Interesting. You claim authorship on that patch and then you put my SOB
after yours just because you feel entitled to do so?

I surely appreciate the time you spent to analyze the problem and I
wouldn't have said anything if you just would have done the right thing:

 1) Write a changelog which explains why the change is actually correct

 2) Not wreckage the formatting which I intentionally did for readability
    sake

 3) Add 'Originally-by: Thomas Gleixner' or at least having the courtesy to
    mention that this is not your work.

Thanks,

	tglx
Balasubramani Vivekanandan Sept. 26, 2019, 1:51 p.m. UTC | #2
> I which way is this backtrace giving any useful information about the problem?

The intention of me including the callstack was to help anyone notice
this commit while searching using the prints from the callstack. I have
removed it if it is creating noise.

> Interesting. You claim authorship on that patch and then you put my
> SOB after yours just because you feel entitled to do so?

Apologies for that. My limited experience with sharing patches upstream
for review and fixing it, was the reason for that. I have included the
"Originally-by" in the updated patch shared.
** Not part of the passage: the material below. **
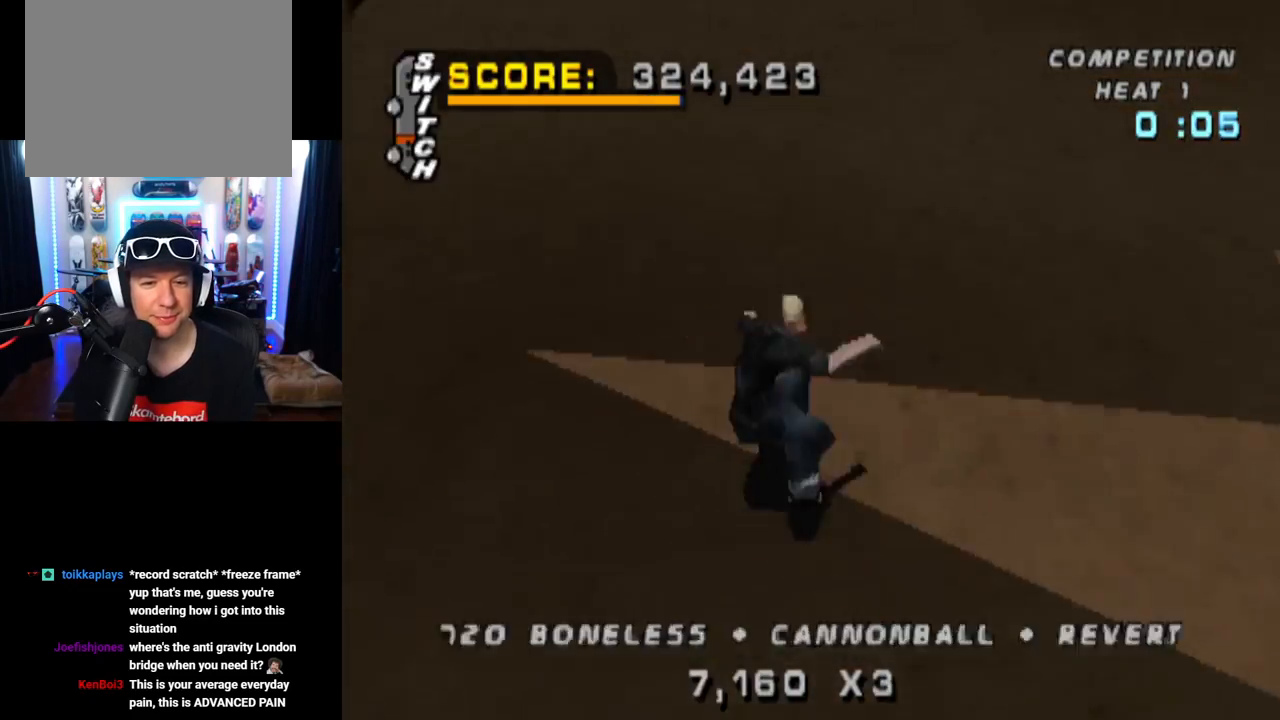
{"buttons": ["CROSS", "DPAD_UP"], "left_stick": "center", "right_stick": "center", "events": [[67, "CROSS", "down"], [83, "SQUARE", "up"], [133, "DPAD_DOWN", "up"], [133, "DPAD_RIGHT", "up"], [267, "DPAD_DOWN", "down"], [384, "DPAD_DOWN", "up"], [450, "DPAD_UP", "down"]]}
> 1) Write a changelog which explains why the change is actually correct
Done. Please check the update. Let me know if I need to add more
details.

> 2) Not wreckage the formatting which I intentionally did for
> readability sake
Done.

> 3) Add 'Originally-by: Thomas Gleixner' or at least having the courtesy to
>    mention that this is not your work.
Done.

Regards,
Bala
diff mbox series

Patch

diff --git a/kernel/time/tick-broadcast-hrtimer.c b/kernel/time/tick-broadcast-hrtimer.c
index c1f5bb590b5e..2fb16d49939a 100644
--- a/kernel/time/tick-broadcast-hrtimer.c
+++ b/kernel/time/tick-broadcast-hrtimer.c
@@ -42,39 +42,38 @@  static int bc_shutdown(struct clock_event_device *evt)
  */
 static int bc_set_next(ktime_t expires, struct clock_event_device *bc)
 {
-	int bc_moved;
 	/*
-	 * We try to cancel the timer first. If the callback is on
-	 * flight on some other cpu then we let it handle it. If we
-	 * were able to cancel the timer nothing can rearm it as we
-	 * own broadcast_lock.
+	 * This is called either from enter/exit idle code or from the
+	 * broadcast handler. In all cases tick_broadcast_lock is held.
 	 *
-	 * However we can also be called from the event handler of
-	 * ce_broadcast_hrtimer itself when it expires. We cannot
-	 * restart the timer because we are in the callback, but we
-	 * can set the expiry time and let the callback return
-	 * HRTIMER_RESTART.
+	 * hrtimer_cancel() cannot be called here neither from the
+	 * broadcast handler nor from the enter/exit idle code. The idle
+	 * code can run into the problem described in bc_shutdown() and the
+	 * broadcast handler cannot wait for itself to complete for obvious
+	 * reasons.
 	 *
-	 * Since we are in the idle loop at this point and because
-	 * hrtimer_{start/cancel} functions call into tracing,
-	 * calls to these functions must be bound within RCU_NONIDLE.
+	 * Each caller tries to arm the hrtimer on its own CPU, but if the
+	 * handler is currently running hrtimer_start() does not move
+	 * it. It keeps it on the CPU on which it is assigned at the
+	 * moment.
 	 */
 	RCU_NONIDLE(
 		{
-			bc_moved = hrtimer_try_to_cancel(&bctimer) >= 0;
-			if (bc_moved) {
-				hrtimer_start(&bctimer, expires,
-					      HRTIMER_MODE_ABS_PINNED_HARD);
-			}
+			hrtimer_start(&bctimer, expires,
+				      HRTIMER_MODE_ABS_PINNED_HARD);
+			/*
+			 * The core tick broadcast mode expects bc->bound_on to
+			 * be set correctly to prevent a CPU which has the
+			 * broadcast hrtimer armed from going deep idle.
+			 *
+			 * As tick_broadcast_lock is held, nothing can change
+			 * the cpu base which was just established in
+			 * hrtimer_start() above. So the below access is safe
+			 * even without holding the hrtimer base lock.
+			 */
+			bc->bound_on = bctimer.base->cpu_base->cpu;
 		}
 	);
-
-	if (bc_moved) {
-		/* Bind the "device" to the cpu */
-		bc->bound_on = smp_processor_id();
-	} else if (bc->bound_on == smp_processor_id()) {
-		hrtimer_set_expires(&bctimer, expires);
-	}
 	return 0;
 }
 
@@ -100,10 +99,6 @@  static enum hrtimer_restart bc_handler(struct hrtimer *t)
 {
 	ce_broadcast_hrtimer.event_handler(&ce_broadcast_hrtimer);
 
-	if (clockevent_state_oneshot(&ce_broadcast_hrtimer))
-		if (ce_broadcast_hrtimer.next_event != KTIME_MAX)
-			return HRTIMER_RESTART;
-
 	return HRTIMER_NORESTART;
 }